そこは意識していないですが、1つ作品を描いていくごとに自分の今までの作品を少しでも高めていければと思っています。よくある事ですが私のような薄塗りの作品は、ややもするとこの色あの色と塗って、こういう風にしたら仕上がるという手順ができてしまったりするんです。そうすると描くだけの作業になってしまい、作品をつくる上でもおもしろく無くなってしまいますし工芸品のようになってしまうので、あえて手順は作らず以前の作品はなるべく見ないようにしてその都度試行錯誤しながら描くようにしています。
―動物を描くときのポイントなどはありますか?
全体の雰囲気みたいなものを重要視していますが、触覚というか、例えばネコは抱っこするとにゅっと伸びるでしょ。そういう柔らかさの感じとか、体感したものがでるといいなと思っています。

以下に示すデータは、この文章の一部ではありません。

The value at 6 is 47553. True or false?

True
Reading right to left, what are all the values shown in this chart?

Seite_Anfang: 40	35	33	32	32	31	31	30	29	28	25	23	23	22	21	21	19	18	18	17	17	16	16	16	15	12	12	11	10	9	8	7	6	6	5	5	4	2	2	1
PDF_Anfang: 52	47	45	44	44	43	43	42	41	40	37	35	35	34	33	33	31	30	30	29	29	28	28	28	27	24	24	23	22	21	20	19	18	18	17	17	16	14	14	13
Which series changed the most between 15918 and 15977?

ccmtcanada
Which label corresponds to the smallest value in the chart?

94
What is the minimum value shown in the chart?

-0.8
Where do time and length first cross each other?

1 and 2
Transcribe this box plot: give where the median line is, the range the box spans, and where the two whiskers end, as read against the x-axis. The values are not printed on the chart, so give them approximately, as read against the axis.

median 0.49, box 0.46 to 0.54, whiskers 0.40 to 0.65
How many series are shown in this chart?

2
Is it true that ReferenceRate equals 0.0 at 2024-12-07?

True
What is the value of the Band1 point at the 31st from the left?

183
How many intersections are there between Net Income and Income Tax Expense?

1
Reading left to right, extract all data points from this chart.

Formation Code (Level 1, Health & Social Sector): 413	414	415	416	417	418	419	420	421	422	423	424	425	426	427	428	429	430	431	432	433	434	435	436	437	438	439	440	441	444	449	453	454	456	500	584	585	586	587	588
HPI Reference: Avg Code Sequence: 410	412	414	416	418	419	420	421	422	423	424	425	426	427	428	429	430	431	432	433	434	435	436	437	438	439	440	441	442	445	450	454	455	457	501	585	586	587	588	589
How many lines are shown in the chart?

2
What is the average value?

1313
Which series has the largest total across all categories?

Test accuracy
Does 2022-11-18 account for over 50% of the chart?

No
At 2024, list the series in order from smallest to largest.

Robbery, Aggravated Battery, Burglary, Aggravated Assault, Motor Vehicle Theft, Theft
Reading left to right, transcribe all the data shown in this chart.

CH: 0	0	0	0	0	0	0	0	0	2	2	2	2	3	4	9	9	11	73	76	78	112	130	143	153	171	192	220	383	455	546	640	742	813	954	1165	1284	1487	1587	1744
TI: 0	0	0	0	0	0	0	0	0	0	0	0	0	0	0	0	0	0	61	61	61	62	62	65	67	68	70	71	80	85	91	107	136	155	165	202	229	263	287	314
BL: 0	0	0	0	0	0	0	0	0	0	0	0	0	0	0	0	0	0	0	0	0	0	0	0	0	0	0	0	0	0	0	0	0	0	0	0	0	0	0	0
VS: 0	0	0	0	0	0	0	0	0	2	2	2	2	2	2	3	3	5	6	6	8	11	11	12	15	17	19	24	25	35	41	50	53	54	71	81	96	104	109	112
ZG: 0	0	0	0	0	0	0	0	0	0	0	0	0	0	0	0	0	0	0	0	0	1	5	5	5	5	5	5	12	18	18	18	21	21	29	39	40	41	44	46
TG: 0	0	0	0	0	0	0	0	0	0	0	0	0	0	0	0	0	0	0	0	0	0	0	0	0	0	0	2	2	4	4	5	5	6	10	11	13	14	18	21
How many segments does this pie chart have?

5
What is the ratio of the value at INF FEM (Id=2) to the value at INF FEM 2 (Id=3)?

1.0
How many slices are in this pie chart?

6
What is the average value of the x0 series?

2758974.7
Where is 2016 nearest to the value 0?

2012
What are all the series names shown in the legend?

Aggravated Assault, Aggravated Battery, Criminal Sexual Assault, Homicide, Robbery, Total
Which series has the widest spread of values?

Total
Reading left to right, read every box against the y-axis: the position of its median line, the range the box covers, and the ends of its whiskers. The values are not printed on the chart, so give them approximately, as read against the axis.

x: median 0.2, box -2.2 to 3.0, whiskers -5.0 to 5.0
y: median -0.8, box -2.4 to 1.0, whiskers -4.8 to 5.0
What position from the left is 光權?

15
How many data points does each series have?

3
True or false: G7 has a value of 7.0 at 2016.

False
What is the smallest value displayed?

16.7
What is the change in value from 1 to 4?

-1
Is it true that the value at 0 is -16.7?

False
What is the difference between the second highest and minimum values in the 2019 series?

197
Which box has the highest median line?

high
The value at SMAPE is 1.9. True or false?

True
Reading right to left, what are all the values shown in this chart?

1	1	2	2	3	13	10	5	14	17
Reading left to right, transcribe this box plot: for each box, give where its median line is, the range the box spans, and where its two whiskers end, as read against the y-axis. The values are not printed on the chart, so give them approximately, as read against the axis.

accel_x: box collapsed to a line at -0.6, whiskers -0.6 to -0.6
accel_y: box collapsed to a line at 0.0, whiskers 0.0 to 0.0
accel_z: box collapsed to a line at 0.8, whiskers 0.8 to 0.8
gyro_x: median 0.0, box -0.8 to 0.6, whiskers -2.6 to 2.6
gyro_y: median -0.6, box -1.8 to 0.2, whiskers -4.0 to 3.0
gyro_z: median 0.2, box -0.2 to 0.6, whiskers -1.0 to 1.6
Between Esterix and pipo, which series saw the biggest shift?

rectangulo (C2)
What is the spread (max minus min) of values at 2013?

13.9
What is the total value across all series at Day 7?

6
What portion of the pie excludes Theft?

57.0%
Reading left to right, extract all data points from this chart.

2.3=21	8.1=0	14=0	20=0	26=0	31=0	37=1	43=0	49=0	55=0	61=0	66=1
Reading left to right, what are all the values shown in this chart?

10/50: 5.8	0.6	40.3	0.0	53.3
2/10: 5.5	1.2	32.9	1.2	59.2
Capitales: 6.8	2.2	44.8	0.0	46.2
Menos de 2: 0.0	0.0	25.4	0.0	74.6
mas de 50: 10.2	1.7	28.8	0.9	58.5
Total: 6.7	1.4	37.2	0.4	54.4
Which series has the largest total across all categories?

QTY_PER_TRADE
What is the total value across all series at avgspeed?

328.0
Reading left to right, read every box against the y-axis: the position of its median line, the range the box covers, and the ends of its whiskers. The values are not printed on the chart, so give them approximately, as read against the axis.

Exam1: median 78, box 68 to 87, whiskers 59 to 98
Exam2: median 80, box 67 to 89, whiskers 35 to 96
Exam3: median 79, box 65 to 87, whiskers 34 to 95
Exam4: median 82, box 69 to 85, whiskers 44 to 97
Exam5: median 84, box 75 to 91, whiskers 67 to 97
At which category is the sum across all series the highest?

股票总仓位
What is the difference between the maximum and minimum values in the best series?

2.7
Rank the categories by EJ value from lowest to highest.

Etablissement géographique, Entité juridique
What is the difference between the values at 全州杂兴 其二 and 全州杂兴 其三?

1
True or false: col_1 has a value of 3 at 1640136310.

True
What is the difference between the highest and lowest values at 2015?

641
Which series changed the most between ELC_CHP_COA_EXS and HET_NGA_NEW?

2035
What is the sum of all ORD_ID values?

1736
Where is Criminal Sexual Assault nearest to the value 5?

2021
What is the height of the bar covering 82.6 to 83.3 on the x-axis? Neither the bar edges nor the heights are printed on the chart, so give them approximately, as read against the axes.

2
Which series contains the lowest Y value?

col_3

―今取り組んでいらっしゃる秋の日展の作品はどういったものになりますか?
チンパンジーにしようと思っています。
他の展示作品について
―この展示室の中の他の作品で、気になったものはありますか?
中村岳陵の《雙鶴》です。やはり凄いなと思いました。そんなに陰影をつけている訳でもないのにボリューム感や存在感がでていますし、線もきれいですよね。全体のフォルムをかなり研究してこういう構図にしていると思います。首や足の綺麗な形の選び方や空間の取り方を見てそう思います。
鈴木一正 経歴 1964年豊橋市生まれ。京都芸術短期大学日本画専攻科卒業後、日展・東京セントラル日本画大賞展などに出品、第5回川端龍子賞展優秀賞など数多くの賞を受賞。銀座松坂屋、名古屋丸栄、高島屋各支店などで個展を開催するほか、「日本画 こころの京都」展(京都文化博物館)、「琳派400年記念展 京に生きる琳派の美」(京都文化博物館)などに出品。最近では、焼失した豊橋・吉田天満宮の天井画(伝渡辺崋山筆)を白黒写真の輪郭をもとに制作や、八町神明社破魔矢の絵馬原画にたずさわり、十二支を主題に制作開始(全12回)。 |
この記事は 2021年06月20日に更新されました。